Estos amigos saben que nunca conquisté América. Les he explicado mil veces que esa fue empresa de los reinos de Castilla y de Portugal, que, como aragonés, ni colonicé ni exterminé, esa es la pura verdad. Pero, tal vez, como europeo del siglo XXI tenga ciertas responsabilidades congénitas. Así que vayan por delante mis excusas por haber emigrado en masa y sin papeles, por haber ocupado sus tierras, explotado sus recursos y ninguneado su cultura y sus lenguas.

Expresar nuestro dolor sincero no nos empequeñece y permite a la otra parte liberarse de la carga envenenada del resentimiento. Las víctimas precisan ordenar sus emociones y, para ello, es preciso que alguien les pida perdón. Hablo de todas las víctimas, que no entiendo por qué se hacen distingos: la india del Altiplano, el huérfano del País Vasco, los nietos de quien yace en una cuneta… todos ellos, piden un gesto sencillo.

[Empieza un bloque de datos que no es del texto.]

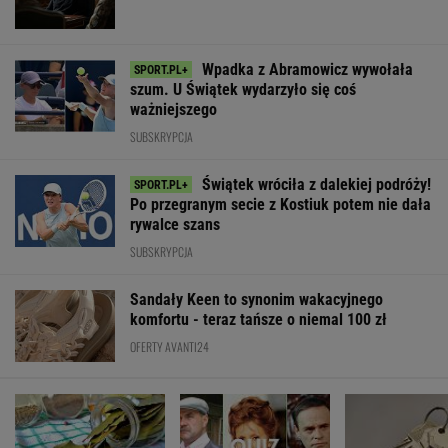
Wpadka z Abramowicz wywołała
szum. U Świątek wydarzyło się coś
ważniejszego
SUBSKRYPCJA
Świątek wróciła z dalekiej podróży!
Po przegranym secie z Kostiuk potem nie dała
rywalce szans
SUBSKRYPCJA
Sandały Keen to synonim wakacyjnego
komfortu - teraz tańsze o niemal 100 zł
OFERTY AVANTI24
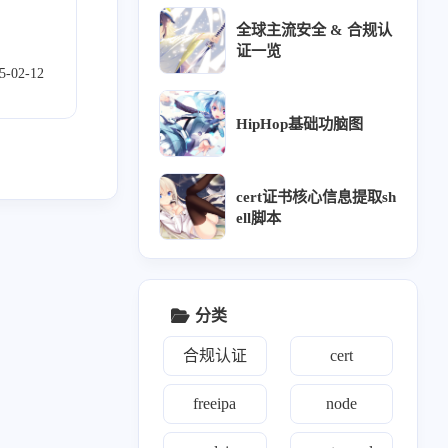
全球主流安全 & 合规认
vm
8
证一览
5-02-12
HipHop基础功脑图
wk
15
cert证书核心信息提取sh
ell脚本
分类
合规认证
cert
freeipa
node
1
8
2
11
1
百家
python
iptables
jenkins
通知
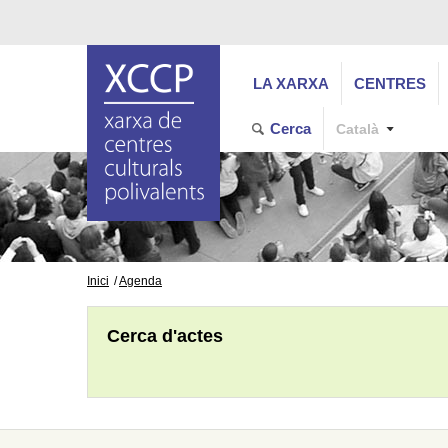
LA XARXA
CENTRES
Cerca
Català
Inici
Agenda
Cerca d'actes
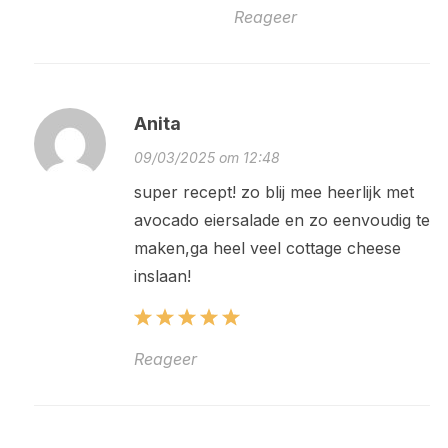
Reageer
Anita
09/03/2025 om 12:48
super recept! zo blij mee heerlijk met
avocado eiersalade en zo eenvoudig te
maken,ga heel veel cottage cheese
inslaan!
Reageer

No he disparado a nadie, pero es cierto que acostumbraba a cambiar de canal, harto de la cotidianidad del terrorismo. Pido perdón si, por mi silencio, sumado a millones de silencios, alguien se sintió abandonado. Pero, sobre todo, deseo agradecer a quienes en la sombra trabajaron por el diálogo, soportando cada cual las pedradas de su bando. Alguien debería advertir a algunos políticos que eso es una canallada y que, sin negociación, tal vez hoy ellos serían los muertos. Tampoco he masacrado, ni en América ni en África ni en Asia, pero necesito dar las gracias, especialmente a los países que fueron colonia de este Primer Mundo. Nuestra sociedad del bienestar, nuestro acceso a la sanidad y a la educación, han sido posibles, en gran parte, gracias a los recursos gratuitos, a la esclavitud, a la inmigración, gracias, en suma, a los ancestros de quienes tratan de alcanzar nuestras costas en patera. No cuento ni con una molécula de ADN de quienes expoliaron el Congo, pero, por si acaso, pido perdón a su población y, sobre todo, doy gracias por ser un europeo que escribe esto, cómodamente instalado en un tren.